(Revision tracking records)
•••••

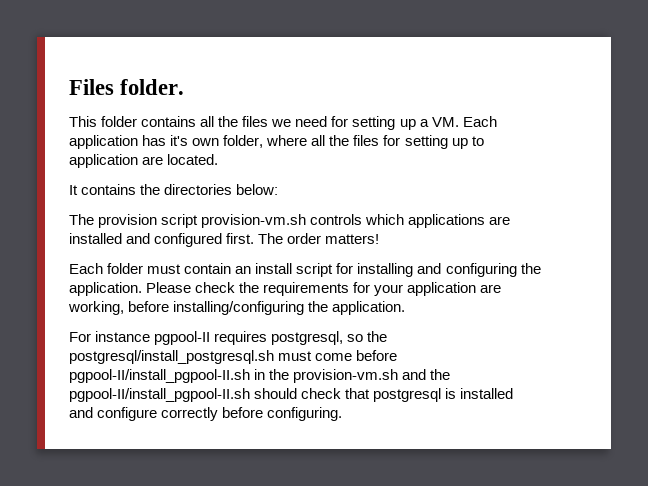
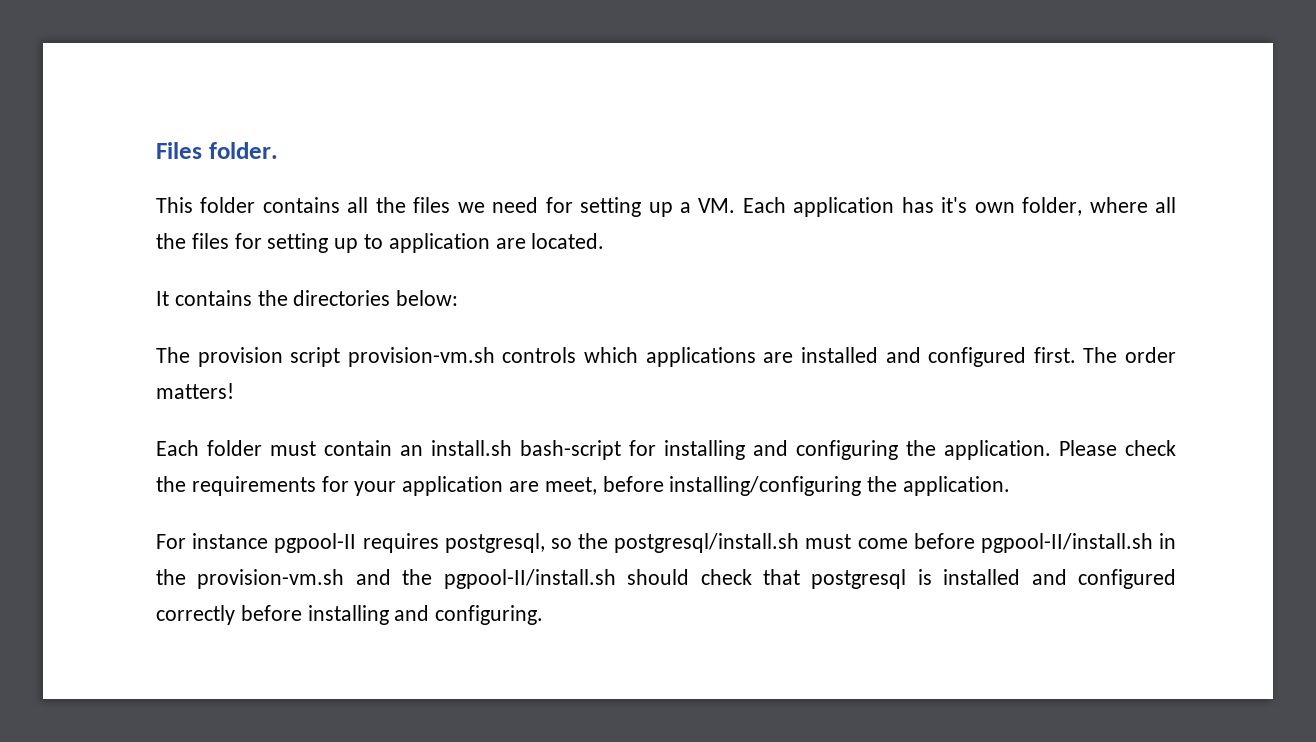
[255,263,334,277] install script -> [431,440,621,460] install.sh bash-script
[68,301,124,315] working, -> [544,477,597,495] meet,
[69,350,274,364] postgresql/install_postgresql.sh -> [614,533,800,553] postgresql/install.sh
[69,369,250,383] pgpool-II/install_pgpool-II.sh -> [980,533,1153,553] pgpool-II/install.sh
[69,388,250,402] pgpool-II/install_pgpool-II.sh -> [443,569,616,589] pgpool-II/install.sh
[97,407,158,421] configure -> [1077,569,1176,589] configured
(264, 412) none -> [307,605,430,625] installing and

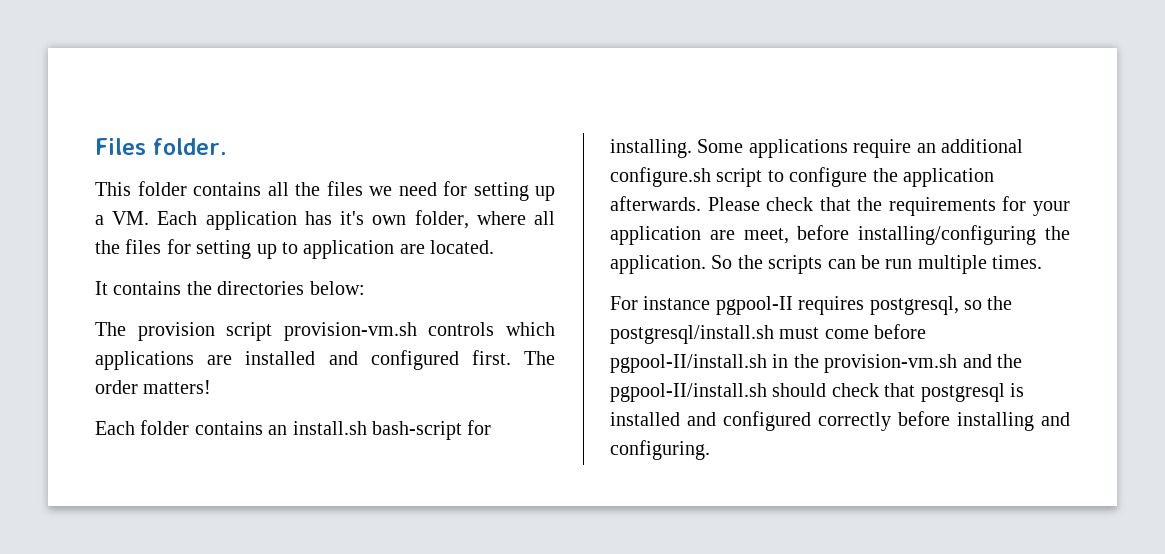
[270,440,392,456] must contain -> [194,421,263,435] contains
[664,440,1051,460] installing and configuring the application. -> [610,139,1023,158] [610,167,994,187] [610,196,701,211] installing. Some applications require an additional configure.sh script to configure the application afterwards.
(1176, 448) none -> [819,197,851,211] that
(1011, 486) none -> [711,255,1043,274] So the scripts can be run multiple times.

•••••

* [Problem statement]: Check each line of the data above, and please copy the ones in which the string "configure" occurs.

* [Answer section]:
[97,407,158,421] configure -> [1077,569,1176,589] configured
[664,440,1051,460] installing and configuring the application. -> [610,139,1023,158] [610,167,994,187] [610,196,701,211] installing. Some applications require an additional configure.sh script to configure the application afterwards.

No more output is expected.